Renee Binagli is exceptional at her job: getting paid handsomely to terminate lives. But no one prepared her for meeting the unlikeliest of client/victims: her shadow employer, her supposedly dead father, the one man she would kill a thousand times for free. But she has to deal with feelings for Brian Calum-Wright, a cross-border blackmail connoisseur/journalist with a similar taste for men and women who loses his mind and goes on a tragic reconnecting mission, trying to find his ex-boyfriend slaughtered by, Ji, CEO of a global media brand who’s after an oil company but he needs evidence in possession of a wanted man to sink her present owners. His life is made more difficult by Harold, who wants nothing of the spoils of Interpol politicking back in Paris, but he’ll gleefully use his credentials to hunt down the man who set his brother’s family on fire years ago. Ji holds the answers to many of his questions.

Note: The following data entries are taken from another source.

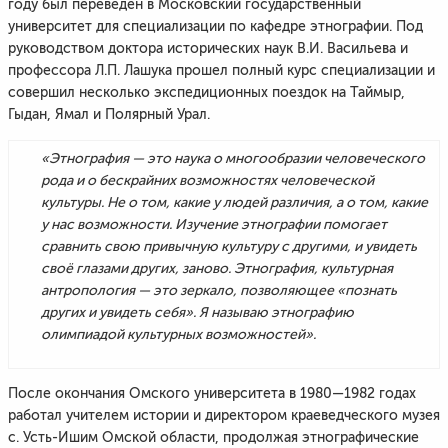
году был переведен в Московский государственный
университет для специализации по кафедре этнографии. Под
руководством доктора исторических наук В.И. Васильева и
профессора Л.П. Лашука прошел полный курс специализации и
совершил несколько экспедиционных поездок на Таймыр,
Гыдан, Ямал и Полярный Урал.
«Этнография — это наука о многообразии человеческого
рода и о бескрайних возможностях человеческой
культуры. Не о том, какие у людей различия, а о том, какие
у нас возможности. Изучение этнографии помогает
сравнить свою привычную культуру с другими, и увидеть
своё глазами других, заново. Этнография, культурная
антропология — это зеркало, позволяющее «познать
других и увидеть себя». Я называю этнографию
олимпиадой культурных возможностей».
После окончания Омского университета в 1980—1982 годах
работал учителем истории и директором краеведческого музея
с. Усть-Ишим Омской области, продолжая этнографические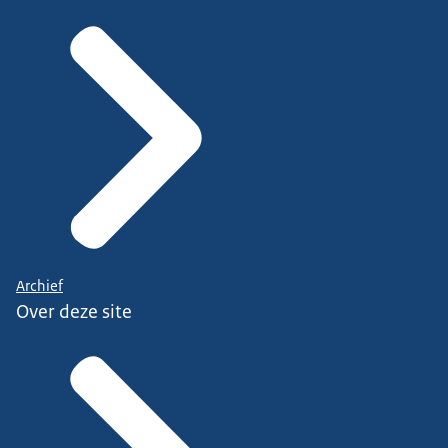
Archief
Over deze site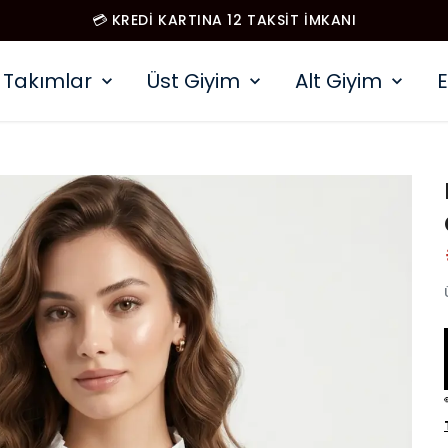
💳 KREDİ KARTINA 12 TAKSİT İMKANI
Takımlar
Üst Giyim
Alt Giyim
E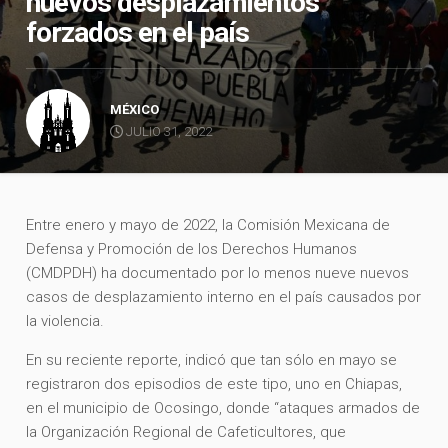
nuevos desplazamientos
forzados en el país
MÉXICO
JULIO 31, 2022
Entre enero y mayo de 2022, la Comisión Mexicana de
Defensa y Promoción de los Derechos Humanos
(CMDPDH) ha documentado por lo menos nueve nuevos
casos de desplazamiento interno en el país causados por
la violencia.
En su reciente reporte, indicó que tan sólo en mayo se
registraron dos episodios de este tipo, uno en Chiapas,
en el municipio de Ocosingo, donde “ataques armados de
la Organización Regional de Cafeticultores, que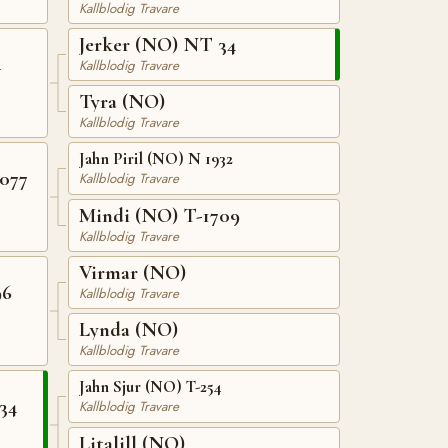
Kallblodig Travare
Jerker (NO) NT 34
4
Kallblodig Travare
Tyra (NO)
Kallblodig Travare
Jahn Piril (NO) N 1932
077
Kallblodig Travare
Mindi (NO) T-1709
Kallblodig Travare
Virmar (NO)
96
Kallblodig Travare
Lynda (NO)
Kallblodig Travare
Jahn Sjur (NO) T-254
34
Kallblodig Travare
Litalill (NO)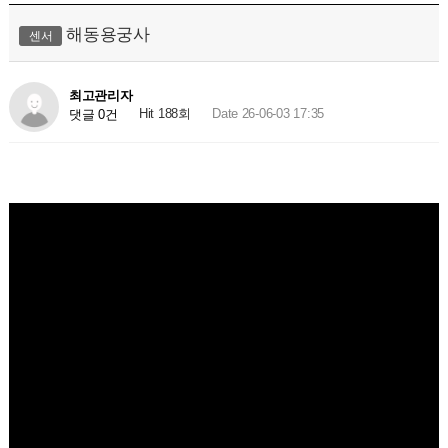
해동용궁사
센서
최고관리자
Hit 188회
Date 26-06-03 17:35
댓글 0건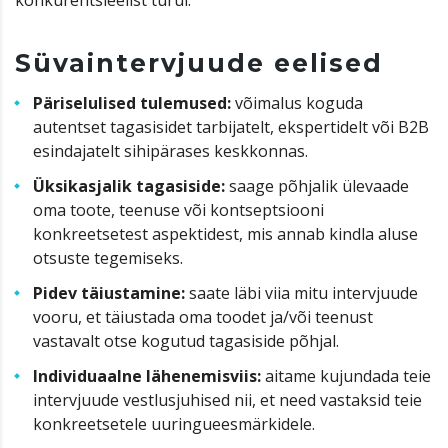
Süvaintervjuude eelised
Päriselulised tulemused:
võimalus koguda
autentset tagasisidet tarbijatelt, ekspertidelt või B2B
esindajatelt sihipärases keskkonnas.
Üksikasjalik tagasiside:
saage põhjalik ülevaade
oma toote, teenuse või kontseptsiooni
konkreetsetest aspektidest, mis annab kindla aluse
otsuste tegemiseks.
Pidev täiustamine:
saate läbi viia mitu intervjuude
vooru, et täiustada oma toodet ja/või teenust
vastavalt otse kogutud tagasiside põhjal.
Individuaalne lähenemisviis:
aitame kujundada teie
intervjuude vestlusjuhised nii, et need vastaksid teie
konkreetsetele uuringueesmärkidele.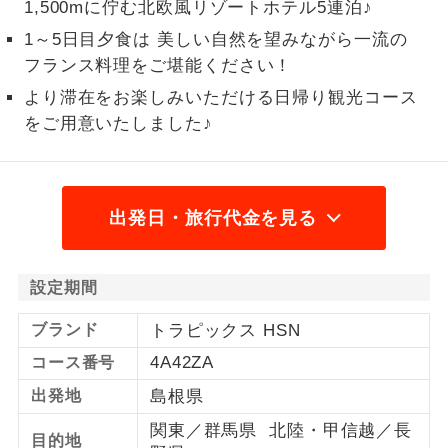
1,500mに佇む北欧風リゾートホテル5連泊♪
1名様から出発可能な個人型プランで
1～5日目夕食は 美しい自然を望みながら一流の
1名様催行
す。
フランス料理をご堪能ください！
2名様から出発可能な個人型プランで
より滞在をお楽しみいただける日帰り観光コース
2名様催行
す。
をご用意いたしました♪
おひとり様参
おひとり様限定でご参加いただけるコー
加限定
スです。
出発日・旅行代金を見る
1名様1室同代
1名様1室利用でも追加料金がかからない
金
コースです。
設定期間
ご夫婦限定でご参加いただけるコースで
ご夫婦限定
す。
ブランド
トラピックス HSN
4A42ZA
コース番号
女性限定でご参加いただけるコースで
女性限定
す。
出発地
島根県
ご参加にあたり年齢に制限があるコース
関東／群馬県 北陸・甲信越／長
年齢制限あり
目的地
です。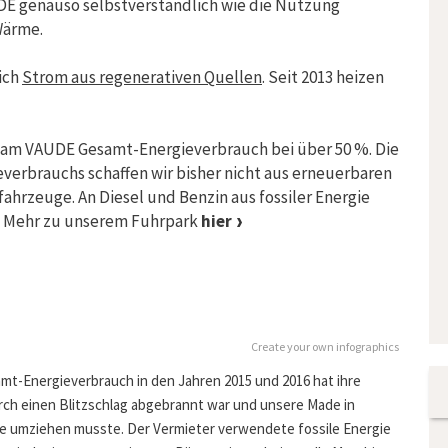
DE genauso selbstverständlich wie die Nutzung
Wärme.
ich
Strom aus regenerativen Quellen
. Seit 2013 heizen
ie am VAUDE Gesamt-Energieverbrauch bei über 50 %. Die
verbrauchs schaffen wir bisher nicht aus erneuerbaren
fahrzeuge. An Diesel und Benzin aus fossiler Energie
r. Mehr zu unserem Fuhrpark
hier
Create your own infographics
amt-Energieverbrauch in den Jahren 2015 und 2016 hat ihre
rch einen Blitzschlag abgebrannt war und unsere Made in
lle umziehen musste. Der Vermieter verwendete fossile Energie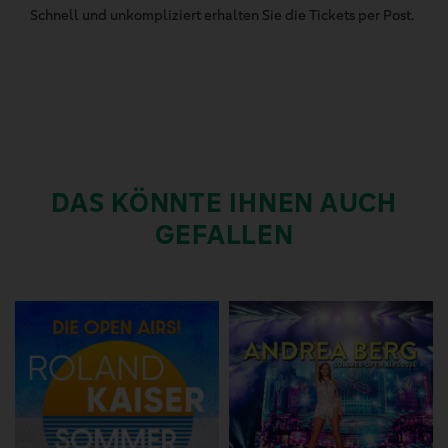
Schnell und unkompliziert erhalten Sie die Tickets per Post.
DAS KÖNNTE IHNEN AUCH
GEFALLEN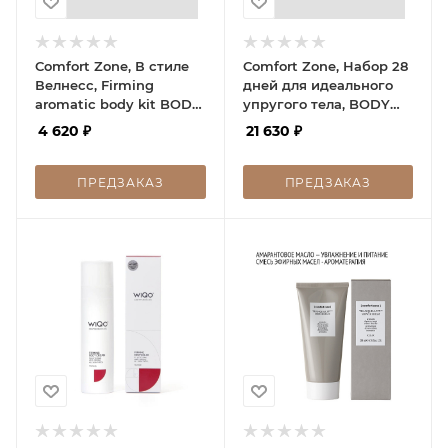
Comfort Zone, В стиле
Comfort Zone, Набор 28
Велнесс, Firming
дней для идеального
aromatic body kit BODY
упругого тела, BODY
RITUAL JOURNEY, 1 шт
STRATEGIST 28-DAY
4 620
₽
21 630
₽
TONE KIT, 1шт
ПРЕДЗАКАЗ
ПРЕДЗАКАЗ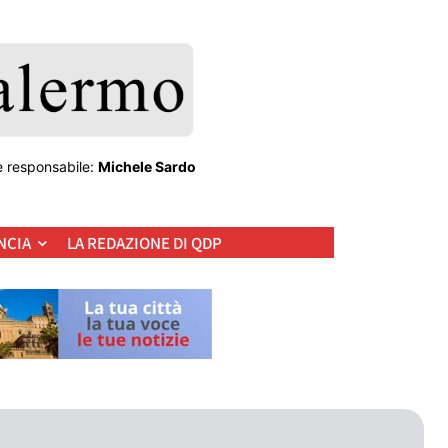
e responsabile:
Michele Sardo
NCIA
LA REDAZIONE DI QDP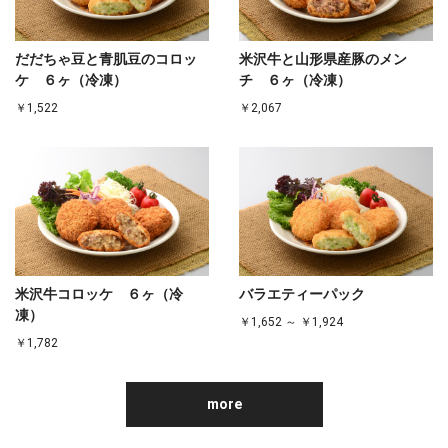
だだちゃ豆と青肌豆のコロッ
米沢牛と山形県産豚のメン
ケ ６ヶ（冷凍）
チ ６ヶ（冷凍）
￥1,522
￥2,067
米沢牛コロッケ ６ヶ（冷
バラエティーパック
凍）
￥1,652 ～ ￥1,924
￥1,782
more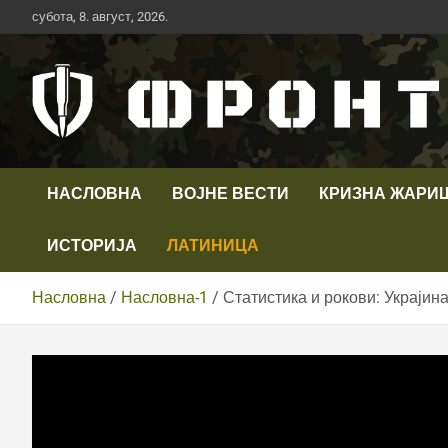
Скип
субота, 8. август, 2026.
то
цонтент
Први војни канал у Србији
Телевизија ФРОНТ
НАСЛОВНА
ВОЈНЕ ВЕСТИ
КРИЗНА ЖАРИ
ИСТОРИЈА
ЛАТИНИЦА
Насловна
Насловна-1
Статистика и рокови: Украјина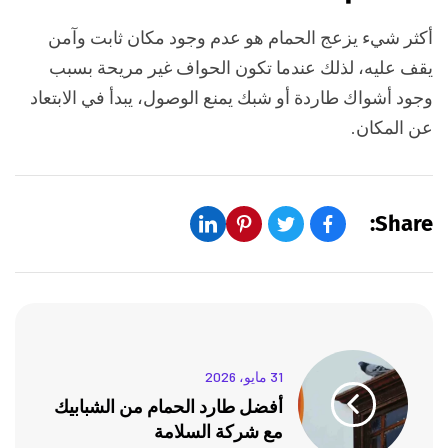
أكثر شيء يزعج الحمام هو عدم وجود مكان ثابت وآمن
يقف عليه، لذلك عندما تكون الحواف غير مريحة بسبب
وجود أشواك طاردة أو شبك يمنع الوصول، يبدأ في الابتعاد
عن المكان.
Share:
31 مايو، 2026
أفضل طارد الحمام من الشبابيك
مع شركة السلامة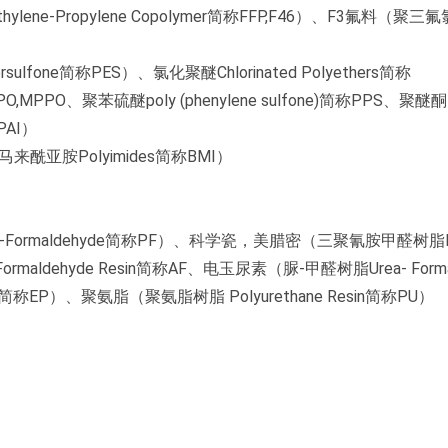
hylene-Propylene Copolymer简称FFP,F46）、F3氟料（聚三
sulfone简称PES）、氯化聚醚Chlorinated Polyethers简称
简称PPO,MPPO、聚苯硫醚poly (phenylene sulfone)简称PPS、
PAI）
来酰亚胺Polyimides简称BMI）
ormaldehyde简称PF）、科学瓷，美腊密（三聚氰胺甲醛树脂Mel
 Formaldehyde Resin简称AF、电玉尿素（脲-甲醛树脂Urea- Forma
sin简称EP）、聚氨脂（聚氨脂树脂
Polyurethane Resin简称PU）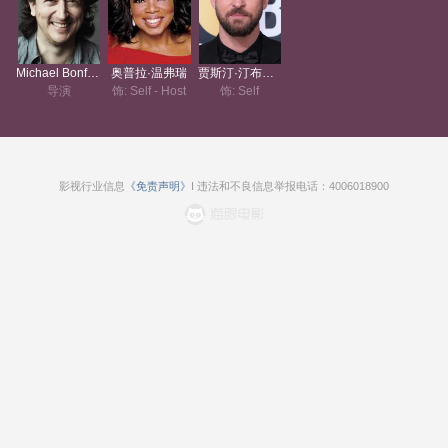
Michael Bonfiglio
奥普拉·温弗瑞
贾斯汀·汀布莱克
导演
饰: Self - Host
饰: Self
影视行业信息
《免责声明》
I 违法和不良信息举报电话：4006018900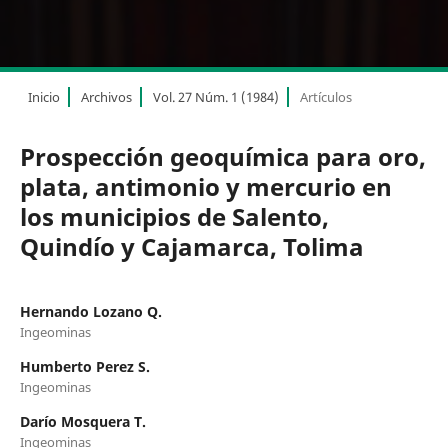
Inicio
Archivos
Vol. 27 Núm. 1 (1984)
Artículos
Prospección geoquímica para oro,
plata, antimonio y mercurio en
los municipios de Salento,
Quindío y Cajamarca, Tolima
Hernando Lozano Q.
Ingeominas
Humberto Perez S.
Ingeominas
Darío Mosquera T.
Ingeominas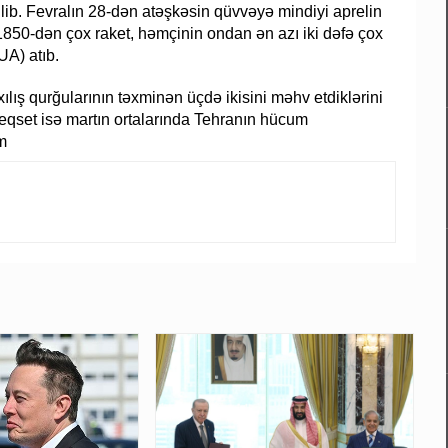
lib. Fevralın 28-dən atəşkəsin qüvvəyə mindiyi aprelin
850-dən çox raket, həmçinin ondan ən azı iki dəfə çox
UA) atıb.
ılış qurğularının təxminən üçdə ikisini məhv etdiklərini
 Heqset isə martın ortalarında Tehranın hücum
m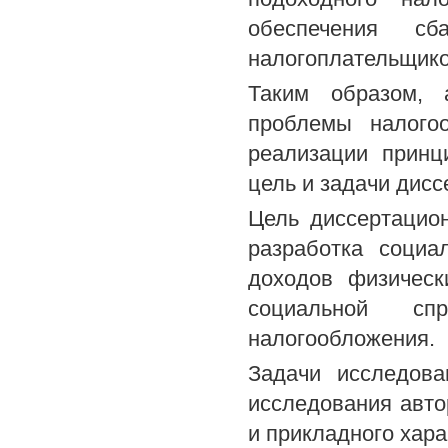
обеспечения сб
налогоплательщико
Таким образом, а
проблемы налого
реализации принц
цель и задачи дис
Цель диссертацио
разработка социа
доходов физическ
социальной сп
налогообложения.
Задачи исследова
исследования авто
и прикладного хара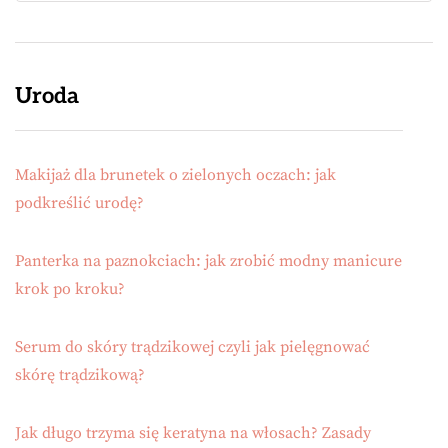
Uroda
Makijaż dla brunetek o zielonych oczach: jak
podkreślić urodę?
Panterka na paznokciach: jak zrobić modny manicure
krok po kroku?
Serum do skóry trądzikowej czyli jak pielęgnować
skórę trądzikową?
Jak długo trzyma się keratyna na włosach? Zasady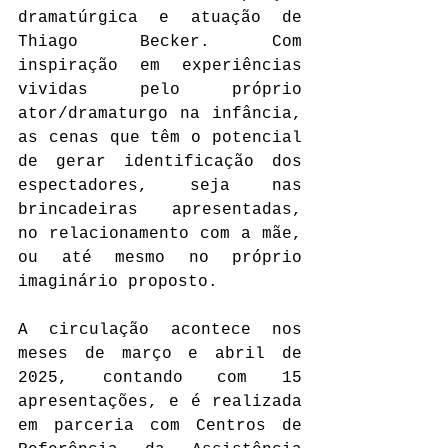
dramatúrgica e atuação de 
Thiago Becker. Com 
inspiração em experiências 
vividas pelo próprio 
ator/dramaturgo na infância, 
as cenas que têm o potencial 
de gerar identificação dos 
espectadores, seja nas 
brincadeiras apresentadas, 
no relacionamento com a mãe, 
ou até mesmo no próprio 
imaginário proposto.
A circulação acontece nos 
meses de março e abril de 
2025, contando com 15 
apresentações, e é realizada 
em parceria com Centros de 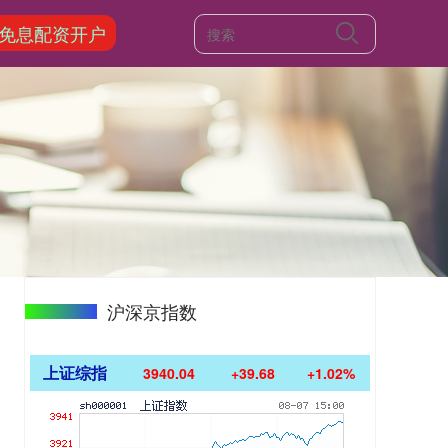
免息配资开户
沪深京指数
上证综指
3940.04
+39.68
+1.02%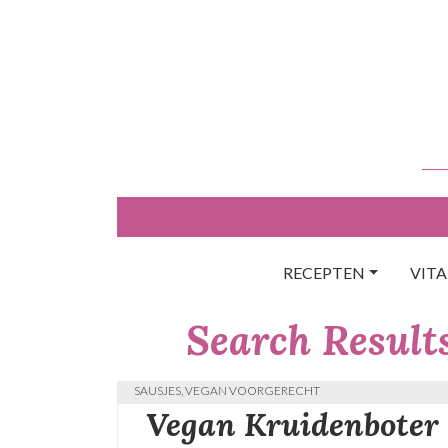
Skip
to
content
RECEPTEN
VIT
Search Results
BLOG
,
KRUIDEN
,
LUNCH
,
RECEPTEN
,
SNACKS
,
VEGAN
SAUSJES
,
VEGAN VOORGERECHT
Vegan Kruidenboter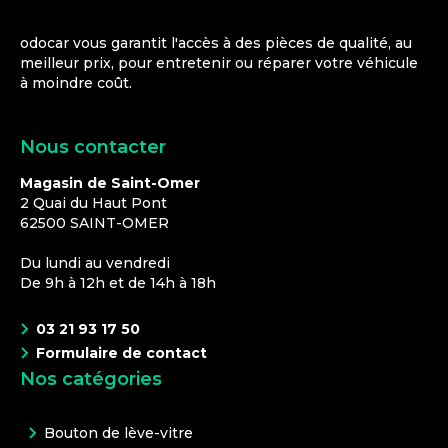
odocar vous garantit l'accès à des pièces de qualité, au
meilleur prix, pour entretenir ou réparer votre véhicule
à moindre coût.
Nous contacter
Magasin de Saint-Omer
2 Quai du Haut Pont
62500
SAINT-OMER
Du lundi au vendredi
De 9h à 12h et de 14h à 18h
03 21 93 17 50
Formulaire de contact
Nos catégories
Bouton de lève-vitre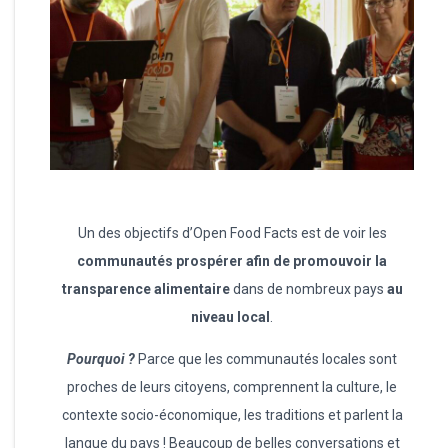
Un des objectifs d’Open Food Facts est de voir les
communautés prospérer afin de promouvoir la
transparence alimentaire
dans de nombreux pays
au
niveau local
.
Pourquoi ?
Parce que les communautés locales sont
proches de leurs citoyens, comprennent la culture, le
contexte socio-économique, les traditions et parlent la
langue du pays ! Beaucoup de belles conversations et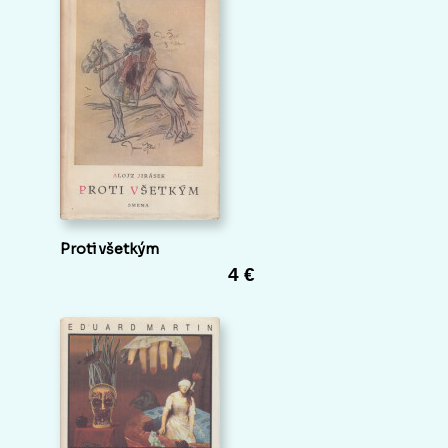
Proti všetkým
4 €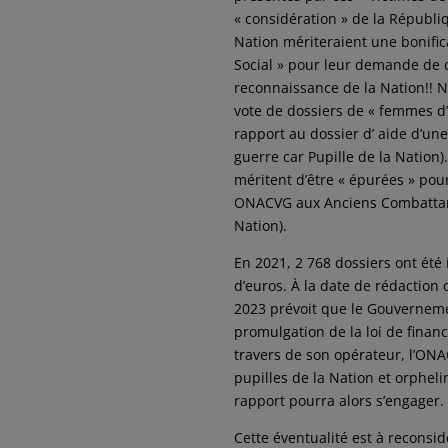
« considération » de la Républiq
Nation mériteraient une bonifi
Social » pour leur demande de do
reconnaissance de la Nation!! N
vote de dossiers de « femmes d’
rapport au dossier d’ aide d’un
guerre car Pupille de la Nation)
méritent d’être « épurées » pou
ONACVG aux Anciens Combattants
Nation).
En 2021, 2 768 dossiers ont été 
d’euros. À la date de rédaction 
2023 prévoit que le Gouvernemen
promulgation de la loi de finance
travers de son opérateur, l’ON
pupilles de la Nation et orpheli
rapport pourra alors s’engager.
Cette éventualité est à reconsid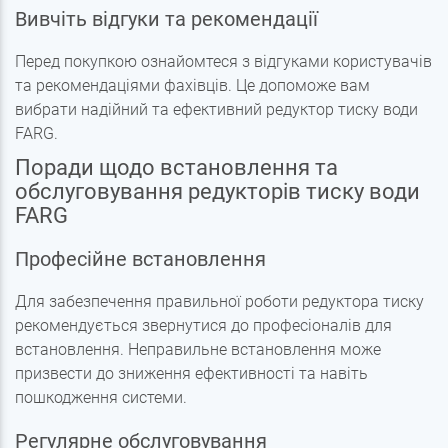
Вивчіть відгуки та рекомендації
Перед покупкою ознайомтеся з відгуками користувачів
та рекомендаціями фахівців. Це допоможе вам
вибрати надійний та ефективний редуктор тиску води
FARG.
Поради щодо встановлення та
обслуговування редукторів тиску води
FARG
Професійне встановлення
Для забезпечення правильної роботи редуктора тиску
рекомендується звернутися до професіоналів для
встановлення. Неправильне встановлення може
призвести до зниження ефективності та навіть
пошкодження системи.
Регулярне обслуговування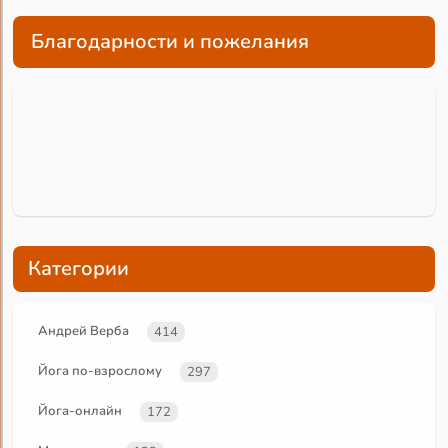
Благодарности и пожелания
Категории
Андрей Верба
414
Йога по-взрослому
297
Йога-онлайн
172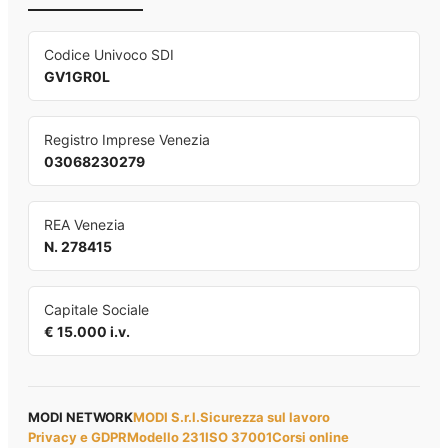
Codice Univoco SDI
GV1GR0L
Registro Imprese Venezia
03068230279
REA Venezia
N. 278415
Capitale Sociale
€ 15.000 i.v.
MODI NETWORK
MODI S.r.l.
Sicurezza sul lavoro
Privacy e GDPR
Modello 231
ISO 37001
Corsi online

They’re thrown on the same bus. Who’s driving? Where are they headed?
Donahue has changed names and appearance so many times he knows his invincibility cloak is fitted. They’re coming for him. But they have a bigger problem: getting out of each other’s way.
The Book Doctors: Wonderful idea, with lots to love: a hired killer with daddy issues, international intrigue, CEO of a global media brand, revenge, Paris, a bisexual journalist, a beautiful moody dangerous female. And a great voice: “his invincibility cloak is fitted.” Unfortunately, the pitch is mired in cliché. Gruesome murder, damning consequences, international criminal organization. Moody femme fatale. Those are all words we’ve heard and things we’ve seen hundreds of times. We would skip that whole first paragraph except for the dojo master in Wyoming. We would open the pitch with a scene showing the Wyoming dojo master being murdered. Give us evidence that you can create a scene which is steeped in the tradition of gruesome murders, but is unique and fresh and thoroughly awesome. We like the initial setup of the female hired killer having to whack her own supposedly dead father–that’s tight and interesting. We find ourselves wanting to see that come to life a little more. But then you take us right into this gigantically huge, long sentence, with too many characters, way too much information and we get completely lost. It’s not your job in a pitch to tell the whole story. It’s your job to make the reader desperately want to read your book. As in several of these pitches, we don’t understand here who is the hero, we haven’t emotionally engaged with someone we’re rooting for. We don’t understand who is the villain, who we love to hate. And we don’t understand enough of the action or how the plot escalates into a fiery climax that is going to be unexpected yet satisfying. We also don’t get any comparable titles. Can’t stress those darn things enough, especially when you’re writing genre fiction. In fact we don’t get your title either. Fascinating premise, too many characters, not enough plot, intriguing but confusing.